Entzückt drückte Lorenz seine warmen Lippen auf meine Hand. O Justine! rief er aus, wenn Du wüßtest, wie sehr ich Dich liebte, Du müßtest mir für das hohe Vertrauen danken, daß ich in Deine Tugend setze, und mit dem ich Dich bitte, allen den Stürmen, die dir entgegen brausen werden, zum Trotz, dennoch nach Spillingen zu ziehn. Es ist das einzige Mittel, uns künftig sehen zu können, denn meine jetzige Lage erlaubt mir noch nicht, öffentlich um Dich zu werben. Mein Dienst ist streng, und verstattet mir nur höchst selten eine freie Stunde, und auch diese nicht, ohne daß meine übrigen Verhältnisse meinen Willen nicht auf's äußerste beschränkten.
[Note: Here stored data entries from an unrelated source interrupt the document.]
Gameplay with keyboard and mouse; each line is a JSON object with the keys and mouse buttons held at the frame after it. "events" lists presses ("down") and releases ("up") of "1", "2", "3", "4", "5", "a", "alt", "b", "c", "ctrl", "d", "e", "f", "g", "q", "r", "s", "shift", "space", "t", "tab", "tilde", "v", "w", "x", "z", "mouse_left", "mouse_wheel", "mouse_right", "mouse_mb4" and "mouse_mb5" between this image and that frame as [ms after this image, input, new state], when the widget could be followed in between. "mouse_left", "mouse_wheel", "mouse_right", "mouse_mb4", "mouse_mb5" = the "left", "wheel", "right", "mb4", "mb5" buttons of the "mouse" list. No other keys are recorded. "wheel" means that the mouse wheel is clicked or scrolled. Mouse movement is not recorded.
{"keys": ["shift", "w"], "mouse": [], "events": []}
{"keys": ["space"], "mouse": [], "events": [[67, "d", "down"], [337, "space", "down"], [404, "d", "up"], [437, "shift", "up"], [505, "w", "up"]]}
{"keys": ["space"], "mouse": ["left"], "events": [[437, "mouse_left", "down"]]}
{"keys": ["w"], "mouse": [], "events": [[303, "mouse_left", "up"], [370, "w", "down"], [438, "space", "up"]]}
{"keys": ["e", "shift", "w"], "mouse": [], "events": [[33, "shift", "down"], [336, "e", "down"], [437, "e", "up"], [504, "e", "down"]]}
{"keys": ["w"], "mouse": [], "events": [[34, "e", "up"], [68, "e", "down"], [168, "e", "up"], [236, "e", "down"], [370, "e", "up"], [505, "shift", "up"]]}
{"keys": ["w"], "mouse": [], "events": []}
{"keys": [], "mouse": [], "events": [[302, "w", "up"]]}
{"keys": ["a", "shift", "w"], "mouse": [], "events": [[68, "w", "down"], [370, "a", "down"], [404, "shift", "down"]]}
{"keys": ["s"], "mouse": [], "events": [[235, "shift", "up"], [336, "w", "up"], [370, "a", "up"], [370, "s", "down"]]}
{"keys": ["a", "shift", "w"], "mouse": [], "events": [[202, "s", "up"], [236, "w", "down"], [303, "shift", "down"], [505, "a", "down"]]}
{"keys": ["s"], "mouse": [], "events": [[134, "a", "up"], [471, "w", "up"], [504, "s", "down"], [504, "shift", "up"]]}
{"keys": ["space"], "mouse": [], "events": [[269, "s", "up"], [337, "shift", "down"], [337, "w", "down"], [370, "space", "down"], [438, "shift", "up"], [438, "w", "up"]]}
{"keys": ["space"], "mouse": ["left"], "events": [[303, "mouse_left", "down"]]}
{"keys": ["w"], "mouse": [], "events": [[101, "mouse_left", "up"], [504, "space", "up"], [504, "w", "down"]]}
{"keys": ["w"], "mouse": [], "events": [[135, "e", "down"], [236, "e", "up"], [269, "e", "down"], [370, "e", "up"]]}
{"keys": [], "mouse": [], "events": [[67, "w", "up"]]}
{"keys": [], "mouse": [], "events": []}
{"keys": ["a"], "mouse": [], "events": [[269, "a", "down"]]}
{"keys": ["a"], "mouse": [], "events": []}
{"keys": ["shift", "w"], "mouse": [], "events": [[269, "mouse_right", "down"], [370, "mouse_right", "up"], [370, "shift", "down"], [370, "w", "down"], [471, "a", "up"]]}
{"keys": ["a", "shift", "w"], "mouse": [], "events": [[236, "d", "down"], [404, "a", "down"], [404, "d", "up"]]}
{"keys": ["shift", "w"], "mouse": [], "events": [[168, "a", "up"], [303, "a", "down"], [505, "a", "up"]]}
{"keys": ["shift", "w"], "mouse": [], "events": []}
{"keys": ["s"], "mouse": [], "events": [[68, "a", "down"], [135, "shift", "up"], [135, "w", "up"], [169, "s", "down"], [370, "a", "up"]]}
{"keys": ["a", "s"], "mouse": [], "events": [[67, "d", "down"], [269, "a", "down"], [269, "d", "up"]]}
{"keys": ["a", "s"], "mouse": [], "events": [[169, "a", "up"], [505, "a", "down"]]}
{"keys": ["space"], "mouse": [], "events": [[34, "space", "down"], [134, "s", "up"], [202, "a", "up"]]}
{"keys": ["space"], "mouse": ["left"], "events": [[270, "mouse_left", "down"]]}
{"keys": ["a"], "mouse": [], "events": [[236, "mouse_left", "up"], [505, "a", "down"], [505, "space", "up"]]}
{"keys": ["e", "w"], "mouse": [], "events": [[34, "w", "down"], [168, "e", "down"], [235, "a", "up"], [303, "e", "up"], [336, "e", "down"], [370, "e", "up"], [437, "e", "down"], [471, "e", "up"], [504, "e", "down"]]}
Wollte ich auch des Nachts zu Dir eilen, so könnte dieß nur mit der größten Behutsamkeit von Deiner und meiner Seite geschehen, und wenn irgend ein Lauscher es ahndete, so wär' es mit dem Verlust Deines guten, unbescholtenen Rufs verbunden, der mir noch theurer ist, als der meine. Der Kammerherr hat bisher meistens nur mit gemeindenkenden leichtsinnigen Dirnen zu thun gehabt, die seinen Wünschen auf halbem Wege entgegen kamen. Der Widerstand, den ein edles Mädchen dem Laster thut, ist ihm fremd, und wird ihn wenigstens beschämen, wenn auch nicht bessern. Überdieß haben wir dort Gelegenheit, uns täglich zu sehn, ohne den mindesten Verdacht zu erregen, und bei der kleinsten Gefahr, die ich für Dich ahnde, werd' ich Maßregeln treffen, Dich zu retten, kost' es mir auch was es wolle. Selbst die vortheilhaften Aussichten und Hoffnungen, auf die ich jetzt in Gedanken unser künftiges Glück baue — selbst die werd' ich mit frohem Muthe Dir opfern, wenn es Deine Sicherheit verlangt. — Seine Augen fingen an zu blitzen — Kraft und Entschlossenheit erhoben seine Stimme. — Ja, fuhr er dann fort, indem er mich heftig mit beiden Armen umschloß — selbst wenn ich genöthigt wäre, jedes Verhältniß zu zerreißen, das mir ehedem heilig war — hier an diesem Herzen würde ich dennoch, auch in der bittersten Armuth Ersatz finden, wenn es nehmlich nie aufhört, mich zu lieben!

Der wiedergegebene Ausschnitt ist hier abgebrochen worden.